Writer and filmmaker, Atiq Rahimi was born in 1962, in Kabul. When the soviets invaded Afghanistan he left the country and sought refuge in France, where he settled in 1985. He finished his PhD in Cinema at the Sorbonne, and later he produced seven documentaries for French television as well as a few TV commercials.


Atiq Rahimi presented his first literary project in 2000, Terre et Cendres (Earth and Ashes), which was an immediate hit in Europe and South America. Based on that novel, he directed the film with the same title, winning a total of 25 awards in various cinema festivals, in particular the Prix du Regard vers l’Avenir at the Cannes Film Festival, in 2004.


In 2002, following the fall of the Taliban regime, Rahimi returned to Afghanistan after eighteen years of exile and photographed the city of Kabul. Six of those pictures were purchased by the Victoria and Albert Museum in London. In that same year, he published Les Mille Maisons du rêve et de la terreur (A Thousand Rooms of Dream and Fear) and, three years later, Le Retour Imaginaire.


His fourth novel, Syngué Sabour. Pierre de Patience, the first one to be written directly in French, which was awarded the Goncourt prize, the most prestigious literary award in France. According to the author, choosing French instead of his mother tongue was a way to escape the “involuntary self-censorship” he feels when writing in Persian. Syngué Sabour tells the story of a woman whose husband was wounded during the war and became paralysed. Rahimi directed the adaptation to cinema of his book, from a script he co- authored with Jean-Claude Carrière.
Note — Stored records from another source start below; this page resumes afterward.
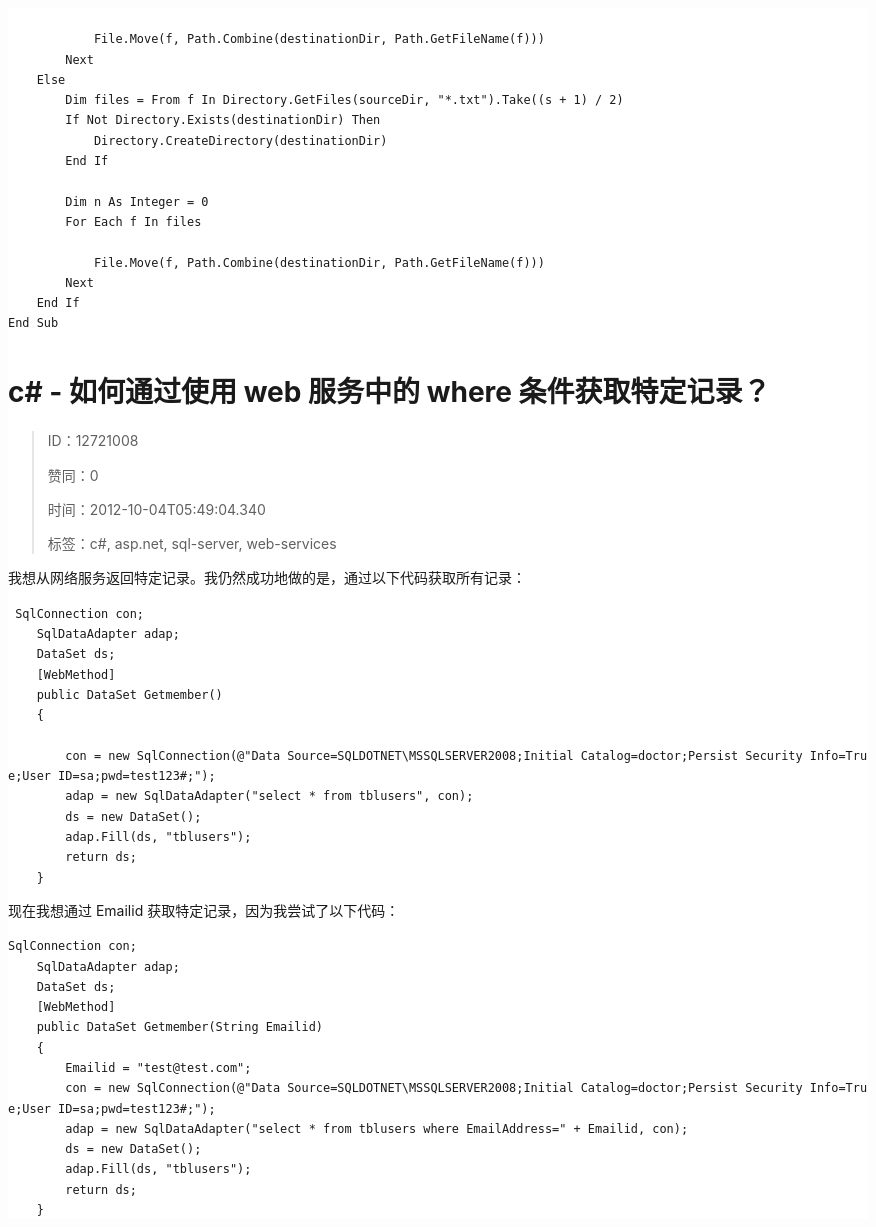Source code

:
 ```

            File.Move(f, Path.Combine(destinationDir, Path.GetFileName(f)))
        Next
    Else
        Dim files = From f In Directory.GetFiles(sourceDir, "*.txt").Take((s + 1) / 2)
        If Not Directory.Exists(destinationDir) Then
            Directory.CreateDirectory(destinationDir)
        End If

        Dim n As Integer = 0
        For Each f In files

            File.Move(f, Path.Combine(destinationDir, Path.GetFileName(f)))
        Next
    End If
End Sub 
```

# c# - 如何通过使用 web 服务中的 where 条件获取特定记录？

> ID：12721008
> 
> 赞同：0
> 
> 时间：2012-10-04T05:49:04.340
> 
> 标签：c#, asp.net, sql-server, web-services

我想从网络服务返回特定记录。我仍然成功地做的是，通过以下代码获取所有记录：

```
 SqlConnection con;
    SqlDataAdapter adap;
    DataSet ds;
    [WebMethod]
    public DataSet Getmember()
    {

        con = new SqlConnection(@"Data Source=SQLDOTNET\MSSQLSERVER2008;Initial Catalog=doctor;Persist Security Info=True;User ID=sa;pwd=test123#;");
        adap = new SqlDataAdapter("select * from tblusers", con);
        ds = new DataSet();
        adap.Fill(ds, "tblusers");
        return ds;
    } 
```

现在我想通过 Emailid 获取特定记录，因为我尝试了以下代码：

```
SqlConnection con;
    SqlDataAdapter adap;
    DataSet ds;
    [WebMethod]
    public DataSet Getmember(String Emailid)
    {
        Emailid = "test@test.com";
        con = new SqlConnection(@"Data Source=SQLDOTNET\MSSQLSERVER2008;Initial Catalog=doctor;Persist Security Info=True;User ID=sa;pwd=test123#;");
        adap = new SqlDataAdapter("select * from tblusers where EmailAddress=" + Emailid, con);
        ds = new DataSet();
        adap.Fill(ds, "tblusers");
        return ds;
    } 
```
The film Syngué Sabour. Pierre de Patience (The Patience Stone) in 2012, starring the Iranian actress Golshifteh Farahani, was selected by Afghanistan for the nominations for the Oscar for Best Foreign Language Film in the 85th edition of the Academy Awards.


In 2011, he published Maudit soit Dostoïevski (A Curse on Dostoevsky) which was also edited in Portugal, just as his previous books.